--- Given records ---

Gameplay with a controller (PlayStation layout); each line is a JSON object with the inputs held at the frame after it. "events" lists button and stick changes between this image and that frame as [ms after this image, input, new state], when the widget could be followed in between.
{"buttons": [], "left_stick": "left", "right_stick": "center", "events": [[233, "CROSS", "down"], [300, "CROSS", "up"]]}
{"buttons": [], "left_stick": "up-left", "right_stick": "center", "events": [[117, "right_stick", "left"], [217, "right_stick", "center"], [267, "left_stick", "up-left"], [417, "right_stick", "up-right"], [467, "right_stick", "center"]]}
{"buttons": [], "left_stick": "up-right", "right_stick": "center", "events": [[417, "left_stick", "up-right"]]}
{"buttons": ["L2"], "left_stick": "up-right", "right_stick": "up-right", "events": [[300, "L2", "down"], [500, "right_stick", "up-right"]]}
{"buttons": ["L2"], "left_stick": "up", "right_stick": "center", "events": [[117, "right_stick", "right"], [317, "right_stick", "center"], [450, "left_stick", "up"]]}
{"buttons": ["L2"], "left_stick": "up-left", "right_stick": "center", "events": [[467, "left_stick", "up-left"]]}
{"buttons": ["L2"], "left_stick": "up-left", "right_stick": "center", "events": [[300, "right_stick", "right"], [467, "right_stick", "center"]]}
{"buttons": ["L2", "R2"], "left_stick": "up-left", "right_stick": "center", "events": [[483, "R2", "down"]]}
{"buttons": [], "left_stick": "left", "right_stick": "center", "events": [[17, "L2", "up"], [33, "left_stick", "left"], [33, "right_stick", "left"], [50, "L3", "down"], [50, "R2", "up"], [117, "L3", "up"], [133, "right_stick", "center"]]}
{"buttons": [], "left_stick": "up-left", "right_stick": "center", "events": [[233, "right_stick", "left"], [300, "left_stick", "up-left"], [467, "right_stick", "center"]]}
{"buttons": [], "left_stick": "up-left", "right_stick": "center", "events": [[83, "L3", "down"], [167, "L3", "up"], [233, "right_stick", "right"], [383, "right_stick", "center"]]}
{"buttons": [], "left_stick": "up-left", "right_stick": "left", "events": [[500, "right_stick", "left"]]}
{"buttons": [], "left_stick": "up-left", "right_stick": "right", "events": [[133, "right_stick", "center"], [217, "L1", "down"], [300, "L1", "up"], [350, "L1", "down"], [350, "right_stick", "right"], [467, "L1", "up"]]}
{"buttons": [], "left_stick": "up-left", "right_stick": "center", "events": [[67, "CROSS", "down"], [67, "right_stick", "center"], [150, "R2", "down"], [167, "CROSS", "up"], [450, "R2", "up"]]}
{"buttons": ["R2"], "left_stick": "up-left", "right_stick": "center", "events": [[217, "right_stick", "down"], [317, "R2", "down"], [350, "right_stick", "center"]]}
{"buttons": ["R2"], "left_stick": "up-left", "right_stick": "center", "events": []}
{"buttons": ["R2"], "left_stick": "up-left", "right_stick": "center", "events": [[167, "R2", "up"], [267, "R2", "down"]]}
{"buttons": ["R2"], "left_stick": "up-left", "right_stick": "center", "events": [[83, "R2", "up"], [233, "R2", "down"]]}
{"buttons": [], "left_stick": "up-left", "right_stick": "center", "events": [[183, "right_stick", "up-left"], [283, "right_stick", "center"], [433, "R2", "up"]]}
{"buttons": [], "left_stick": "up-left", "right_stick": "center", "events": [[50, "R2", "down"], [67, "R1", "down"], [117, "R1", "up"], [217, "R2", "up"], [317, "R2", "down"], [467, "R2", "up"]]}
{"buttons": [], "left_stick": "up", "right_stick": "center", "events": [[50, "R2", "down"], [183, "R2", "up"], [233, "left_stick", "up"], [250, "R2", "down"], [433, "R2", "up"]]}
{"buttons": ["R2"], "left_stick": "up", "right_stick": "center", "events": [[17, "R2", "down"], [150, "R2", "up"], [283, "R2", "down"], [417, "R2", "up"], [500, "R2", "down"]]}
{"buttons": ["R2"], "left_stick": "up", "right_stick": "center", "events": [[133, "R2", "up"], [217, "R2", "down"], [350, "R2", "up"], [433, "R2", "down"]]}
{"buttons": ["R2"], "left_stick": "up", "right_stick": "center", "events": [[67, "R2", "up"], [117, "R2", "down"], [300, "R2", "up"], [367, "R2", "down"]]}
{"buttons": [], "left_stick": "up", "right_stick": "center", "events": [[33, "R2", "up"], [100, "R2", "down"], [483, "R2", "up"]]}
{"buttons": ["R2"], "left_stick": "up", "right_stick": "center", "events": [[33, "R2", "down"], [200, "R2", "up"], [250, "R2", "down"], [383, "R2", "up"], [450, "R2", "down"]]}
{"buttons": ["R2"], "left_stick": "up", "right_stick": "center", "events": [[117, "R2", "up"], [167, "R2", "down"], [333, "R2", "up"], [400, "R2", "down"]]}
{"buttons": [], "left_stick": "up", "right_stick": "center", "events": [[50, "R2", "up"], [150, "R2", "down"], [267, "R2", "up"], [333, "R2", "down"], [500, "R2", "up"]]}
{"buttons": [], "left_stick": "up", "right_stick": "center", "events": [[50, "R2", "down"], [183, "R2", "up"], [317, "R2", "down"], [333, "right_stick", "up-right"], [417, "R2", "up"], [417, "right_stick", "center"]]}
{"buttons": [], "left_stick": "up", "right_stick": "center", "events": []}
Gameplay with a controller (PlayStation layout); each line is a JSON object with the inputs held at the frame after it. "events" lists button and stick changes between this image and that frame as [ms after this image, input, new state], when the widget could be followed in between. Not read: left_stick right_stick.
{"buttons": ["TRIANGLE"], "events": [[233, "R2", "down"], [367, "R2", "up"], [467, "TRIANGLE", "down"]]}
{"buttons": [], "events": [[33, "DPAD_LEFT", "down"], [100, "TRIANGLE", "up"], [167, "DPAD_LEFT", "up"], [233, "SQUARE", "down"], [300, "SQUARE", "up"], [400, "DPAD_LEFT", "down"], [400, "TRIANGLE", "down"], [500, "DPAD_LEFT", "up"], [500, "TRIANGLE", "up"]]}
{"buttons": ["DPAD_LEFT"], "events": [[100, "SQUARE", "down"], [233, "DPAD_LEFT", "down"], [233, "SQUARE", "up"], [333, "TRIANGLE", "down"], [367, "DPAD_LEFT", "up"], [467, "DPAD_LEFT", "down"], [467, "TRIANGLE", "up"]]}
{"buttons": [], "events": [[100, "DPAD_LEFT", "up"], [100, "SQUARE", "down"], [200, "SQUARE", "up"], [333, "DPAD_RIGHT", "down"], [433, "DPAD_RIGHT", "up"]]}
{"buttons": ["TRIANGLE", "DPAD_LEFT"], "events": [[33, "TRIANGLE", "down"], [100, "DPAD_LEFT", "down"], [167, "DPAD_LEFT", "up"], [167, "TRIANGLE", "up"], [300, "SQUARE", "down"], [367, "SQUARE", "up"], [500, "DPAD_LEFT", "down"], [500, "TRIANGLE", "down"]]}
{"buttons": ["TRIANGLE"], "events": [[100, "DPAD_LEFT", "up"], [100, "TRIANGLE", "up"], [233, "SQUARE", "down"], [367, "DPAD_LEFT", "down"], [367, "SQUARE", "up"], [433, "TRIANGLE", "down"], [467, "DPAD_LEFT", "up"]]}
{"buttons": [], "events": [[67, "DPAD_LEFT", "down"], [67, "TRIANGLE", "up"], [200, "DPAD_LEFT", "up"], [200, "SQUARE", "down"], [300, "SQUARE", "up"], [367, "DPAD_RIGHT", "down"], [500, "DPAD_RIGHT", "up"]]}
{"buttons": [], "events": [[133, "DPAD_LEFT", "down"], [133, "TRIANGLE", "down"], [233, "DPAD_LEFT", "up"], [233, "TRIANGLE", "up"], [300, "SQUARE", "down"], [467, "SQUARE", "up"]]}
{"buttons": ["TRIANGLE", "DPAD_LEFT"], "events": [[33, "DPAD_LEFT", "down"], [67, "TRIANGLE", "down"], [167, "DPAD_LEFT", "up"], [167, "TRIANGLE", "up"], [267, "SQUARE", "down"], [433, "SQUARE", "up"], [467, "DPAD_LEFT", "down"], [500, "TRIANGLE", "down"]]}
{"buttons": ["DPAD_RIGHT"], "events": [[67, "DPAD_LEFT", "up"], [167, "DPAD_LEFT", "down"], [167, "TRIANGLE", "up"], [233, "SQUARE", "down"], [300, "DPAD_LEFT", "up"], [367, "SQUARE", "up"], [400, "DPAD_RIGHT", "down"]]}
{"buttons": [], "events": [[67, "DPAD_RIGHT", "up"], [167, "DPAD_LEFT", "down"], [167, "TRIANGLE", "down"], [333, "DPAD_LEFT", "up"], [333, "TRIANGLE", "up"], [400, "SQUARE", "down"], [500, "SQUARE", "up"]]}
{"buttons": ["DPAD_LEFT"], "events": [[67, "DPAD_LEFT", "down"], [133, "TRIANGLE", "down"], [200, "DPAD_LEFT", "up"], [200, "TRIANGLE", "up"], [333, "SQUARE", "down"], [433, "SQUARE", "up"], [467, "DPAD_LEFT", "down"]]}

---

- Prompt -
Search the entries for the string "lists". Copy every line that has it.

- Solved exercise -
Gameplay with a controller (PlayStation layout); each line is a JSON object with the inputs held at the frame after it. "events" lists button and stick changes between this image and that frame as [ms after this image, input, new state], when the widget could be followed in between.
Gameplay with a controller (PlayStation layout); each line is a JSON object with the inputs held at the frame after it. "events" lists button and stick changes between this image and that frame as [ms after this image, input, new state], when the widget could be followed in between. Not read: left_stick right_stick.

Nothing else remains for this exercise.